Personne ne perd la face et les dividendes restent au chaud. Dans une décision rendue ce lundi le tribunal de commerce de Toulouse a refusé la mise sous séquestre des titres de l’actionnaire chinois de l’aéroport Toulouse-Blagnac, Casil Europe.

La juridiction a en revanche décidé d’ajourner sine die l’assemblée générale des actionnaires prévue ce mercredi 5 juin et dont l’objet principal était de débloquer 16 millions d’euros de dividendes. Des dividendes dont la moitié devait aller dans les poches de Casil Europe en tant que détenteur de 49,99 % des parts.

Rébellion des « locaux »

La juridiction avait été saisie par les actionnaires minoritaires locaux de la plateforme : le conseil départemental, Toulouse Métropole, la Région Occitanie, et la Chambre de commerce de Toulouse (CCIT), détenteurs à eux tous de 40 % des actions.

Cette rébellion des « locaux » a été déclenchée par la victoire « citoyenne » du collectif des opposants à la privatisation de l’aéroport. Ce dernier, avec son avocat Christophe Lèguevaques, a en effet obtenu le 16 avril dernier devant la cour administrative d’appel de Paris l’annulation de la procédure de privatisation​ de l’aéroport. Cette décision n’annule pas la vente en elle-même et a d’ailleurs été frappée d’appel devant le conseil d’Etat par Casil Europe d’une part, et de l’autre par l’Etat français, qui détient toujours 10,01 % des parts.

Période de turbulences

Cette décision a cependant ouvert une période de turbulences et « d’incertitudes » qui a incité les actionnaires locaux à demander la « mise sous séquestre » des actions chinoises. Le tribunal de commerce ne les a donc pas suivis sur ce terrain, en estimant que seul l’Etat (qui a vendu les titres en question en 2015) était habilité à faire cette requête.

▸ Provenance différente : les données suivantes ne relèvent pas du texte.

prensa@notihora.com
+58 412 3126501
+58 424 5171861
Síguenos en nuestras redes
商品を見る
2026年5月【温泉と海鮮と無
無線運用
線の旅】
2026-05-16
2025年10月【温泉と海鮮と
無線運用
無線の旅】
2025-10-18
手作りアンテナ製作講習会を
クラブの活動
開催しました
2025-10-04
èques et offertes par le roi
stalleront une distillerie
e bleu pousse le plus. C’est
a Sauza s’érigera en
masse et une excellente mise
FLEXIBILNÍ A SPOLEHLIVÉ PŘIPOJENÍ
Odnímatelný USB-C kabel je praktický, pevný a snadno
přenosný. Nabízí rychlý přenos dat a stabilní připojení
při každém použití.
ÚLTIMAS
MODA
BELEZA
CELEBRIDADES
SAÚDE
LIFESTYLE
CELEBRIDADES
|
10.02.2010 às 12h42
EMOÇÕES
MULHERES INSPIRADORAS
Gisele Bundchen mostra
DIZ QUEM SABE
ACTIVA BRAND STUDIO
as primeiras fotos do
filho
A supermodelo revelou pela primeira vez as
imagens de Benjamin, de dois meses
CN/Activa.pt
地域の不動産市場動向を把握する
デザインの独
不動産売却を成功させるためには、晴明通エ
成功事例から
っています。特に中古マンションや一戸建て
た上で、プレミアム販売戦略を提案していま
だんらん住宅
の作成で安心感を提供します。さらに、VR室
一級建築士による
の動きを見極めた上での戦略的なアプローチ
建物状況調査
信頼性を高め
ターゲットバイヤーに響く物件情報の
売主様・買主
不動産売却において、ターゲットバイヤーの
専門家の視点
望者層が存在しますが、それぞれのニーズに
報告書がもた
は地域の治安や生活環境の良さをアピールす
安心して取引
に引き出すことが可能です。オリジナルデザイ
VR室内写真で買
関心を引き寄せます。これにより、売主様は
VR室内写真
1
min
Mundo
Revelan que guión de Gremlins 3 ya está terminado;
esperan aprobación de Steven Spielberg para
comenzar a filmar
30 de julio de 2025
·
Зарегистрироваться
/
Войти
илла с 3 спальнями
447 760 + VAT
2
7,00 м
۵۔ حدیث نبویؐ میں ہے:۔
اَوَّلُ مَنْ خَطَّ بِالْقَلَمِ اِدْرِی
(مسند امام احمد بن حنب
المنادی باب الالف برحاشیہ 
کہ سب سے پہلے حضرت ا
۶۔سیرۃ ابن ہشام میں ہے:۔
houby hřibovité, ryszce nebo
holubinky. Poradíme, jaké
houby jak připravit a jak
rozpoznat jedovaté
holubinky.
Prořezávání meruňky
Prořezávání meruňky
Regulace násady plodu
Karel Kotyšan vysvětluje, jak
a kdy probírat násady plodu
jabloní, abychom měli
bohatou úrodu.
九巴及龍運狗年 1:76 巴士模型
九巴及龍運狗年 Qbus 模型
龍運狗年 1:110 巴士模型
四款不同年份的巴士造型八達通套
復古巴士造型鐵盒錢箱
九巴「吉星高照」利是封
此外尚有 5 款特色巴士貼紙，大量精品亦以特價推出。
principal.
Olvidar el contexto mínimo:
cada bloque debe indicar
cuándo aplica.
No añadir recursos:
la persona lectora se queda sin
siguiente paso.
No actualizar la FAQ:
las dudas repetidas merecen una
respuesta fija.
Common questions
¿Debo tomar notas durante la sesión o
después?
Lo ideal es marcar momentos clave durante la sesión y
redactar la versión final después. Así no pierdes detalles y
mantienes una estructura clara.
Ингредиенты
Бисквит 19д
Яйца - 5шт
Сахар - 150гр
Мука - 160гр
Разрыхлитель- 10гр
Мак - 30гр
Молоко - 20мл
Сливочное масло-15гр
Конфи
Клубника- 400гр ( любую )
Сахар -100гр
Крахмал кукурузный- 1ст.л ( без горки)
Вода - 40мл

L’ajournement de l’assemblée générale de mercredi, empêche toutefois Casil Europe d’encaisser les dividendes de l’année. «Nous sommes satisfaits de cette décision. La forte instabilité de l’actionnariat de la société ATB, liée aux incertitudes qui pèsent sur le premier actionnaire CASIL Europe, rend impossible la tenue d’une assemblée générale dans un climat serein et constructif», affirment les actionnaires locaux dans un communiqué commun.
Sauf accord entre les parties, l'ajournement court jusqu'à ce que le Conseil d’Etat se prononce sur l’autre volet. « Ce qui peut prendre trois mois comme deux ans », indique Christophe Lèguevaques. Le feuilleton n’est pas près de s’essouffler.